The developer, Henry Fabian, needed a variance to build a 70-unit residential complex with two- and three-family homes and an apartment building on a commercially zoned property next to the Metro Mall.
Borough President Helen Marshall asked Fabian and the board last month to try reaching a compromise. But the developer was only willing to reduce the number of units to 59 when he met recently with the Land Use Committee, which has asked that no more than 50 units be built.
“The committee members were not so inclined to change our feelings,” said Walter Sanchez, the chairman of the board’s land use committee.
A large crowd of Middle Village residents denounced the project at a December public hearing for cramming too much construction on too small a lot.

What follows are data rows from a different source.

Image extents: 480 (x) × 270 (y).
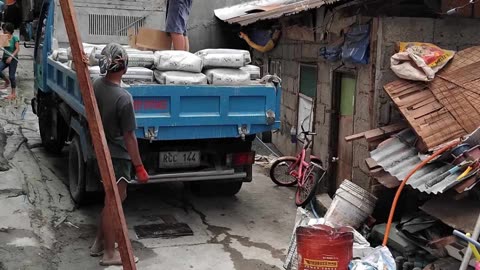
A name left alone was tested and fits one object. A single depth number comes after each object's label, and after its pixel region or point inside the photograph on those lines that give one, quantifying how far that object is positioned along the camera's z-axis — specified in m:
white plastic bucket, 5.68
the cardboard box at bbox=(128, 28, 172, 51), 6.77
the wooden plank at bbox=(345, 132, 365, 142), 5.80
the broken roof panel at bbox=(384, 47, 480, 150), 5.09
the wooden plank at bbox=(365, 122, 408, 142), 5.75
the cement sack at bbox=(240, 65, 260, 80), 6.41
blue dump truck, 5.69
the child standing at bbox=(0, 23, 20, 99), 12.47
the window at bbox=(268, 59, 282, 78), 10.50
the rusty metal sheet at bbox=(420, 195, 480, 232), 4.41
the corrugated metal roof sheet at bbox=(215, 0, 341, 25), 8.13
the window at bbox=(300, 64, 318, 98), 8.70
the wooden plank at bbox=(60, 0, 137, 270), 3.62
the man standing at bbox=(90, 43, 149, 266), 4.72
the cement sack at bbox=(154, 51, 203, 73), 5.87
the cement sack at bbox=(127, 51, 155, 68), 5.93
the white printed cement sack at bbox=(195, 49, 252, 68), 6.06
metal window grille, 8.40
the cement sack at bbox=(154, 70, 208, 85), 5.78
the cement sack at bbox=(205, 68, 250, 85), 5.97
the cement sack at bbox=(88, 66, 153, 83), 5.67
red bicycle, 7.36
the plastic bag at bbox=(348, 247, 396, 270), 4.04
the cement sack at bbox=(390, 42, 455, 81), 5.52
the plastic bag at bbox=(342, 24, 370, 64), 6.61
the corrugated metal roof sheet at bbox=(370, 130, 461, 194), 4.50
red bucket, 4.04
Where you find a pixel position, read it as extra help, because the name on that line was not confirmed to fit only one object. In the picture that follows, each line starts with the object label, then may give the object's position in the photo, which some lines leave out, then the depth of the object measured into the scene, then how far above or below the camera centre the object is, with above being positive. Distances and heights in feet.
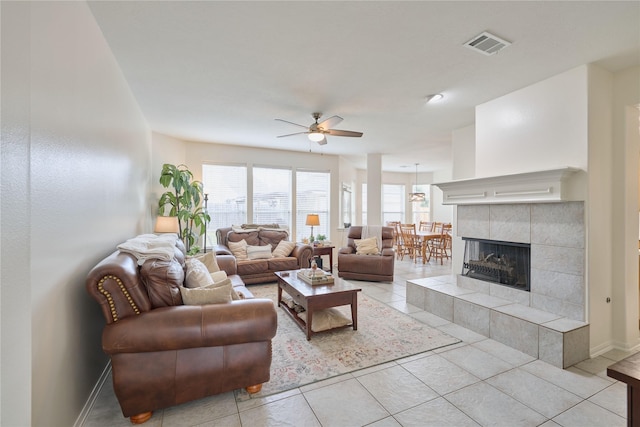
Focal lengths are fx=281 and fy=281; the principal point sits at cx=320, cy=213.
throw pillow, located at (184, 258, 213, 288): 7.78 -1.79
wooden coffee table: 9.51 -2.87
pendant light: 28.99 +1.94
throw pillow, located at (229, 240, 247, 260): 16.79 -2.10
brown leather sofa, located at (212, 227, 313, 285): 15.96 -2.48
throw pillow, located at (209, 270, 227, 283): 10.00 -2.24
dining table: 22.14 -1.77
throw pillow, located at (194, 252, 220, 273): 11.01 -1.87
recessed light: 10.80 +4.63
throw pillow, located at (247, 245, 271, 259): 16.96 -2.29
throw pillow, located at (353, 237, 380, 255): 17.85 -2.01
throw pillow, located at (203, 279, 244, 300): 6.88 -1.78
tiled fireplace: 8.25 -2.83
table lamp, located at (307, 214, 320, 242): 19.70 -0.36
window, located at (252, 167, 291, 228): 20.45 +1.39
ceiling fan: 11.83 +3.61
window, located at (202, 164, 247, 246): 19.17 +1.37
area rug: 7.48 -4.22
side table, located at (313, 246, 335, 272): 18.57 -2.36
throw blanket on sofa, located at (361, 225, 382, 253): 18.67 -1.17
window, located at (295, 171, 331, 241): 21.86 +1.22
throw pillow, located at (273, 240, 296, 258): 17.60 -2.18
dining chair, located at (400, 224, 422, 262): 23.64 -2.14
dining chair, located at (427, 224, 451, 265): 22.99 -2.45
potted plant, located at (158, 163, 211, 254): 14.56 +0.69
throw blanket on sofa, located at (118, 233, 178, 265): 6.82 -0.91
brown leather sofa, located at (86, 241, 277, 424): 5.54 -2.58
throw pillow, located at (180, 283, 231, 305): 6.56 -1.94
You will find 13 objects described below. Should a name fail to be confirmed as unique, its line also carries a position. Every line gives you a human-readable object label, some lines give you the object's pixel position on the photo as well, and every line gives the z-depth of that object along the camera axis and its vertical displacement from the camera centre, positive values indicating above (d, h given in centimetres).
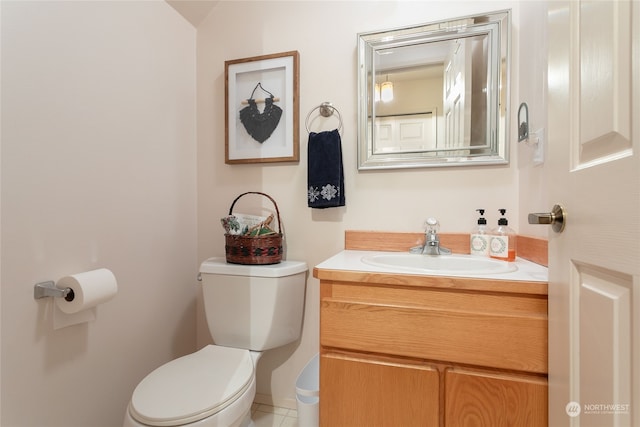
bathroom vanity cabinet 75 -38
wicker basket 129 -17
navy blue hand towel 131 +17
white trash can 105 -70
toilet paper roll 92 -26
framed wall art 144 +50
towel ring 139 +47
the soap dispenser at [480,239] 115 -12
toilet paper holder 91 -25
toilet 98 -52
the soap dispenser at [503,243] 108 -12
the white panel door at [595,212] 44 +0
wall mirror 120 +49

In both cases the final decision for both projects rests with the city Board of Standards and Appeals, which takes community board input into consideration but is not obligated to follow its recommendation. The Middle Village project is currently being heard by the BSA.
A third proposal to rezone a Caldwell Avenue property in Elmhurst for commercial development was recently approved by the City Council, Sanchez said at last week’s meeting. The board had endorsed the project in December under the condition that certain establishments — like 24-hour businesses, fast-food establishments, liquor stores and bar/grill restaurants — be prohibited.
The zoning change will allow the owner to build a two-story office building, with landscaping and 36 required parking spaces, on a site between 81st and 82nd streets currently occupied by an MRI imaging center and fenced parking lot.
The property on the other side of 81st Street, which is included in the rezoning proposal, would remain occupied by produce supermarket Silver Barn Farms, according to lawyer Vincent Petraro, who represented the property owner at a November public hearing.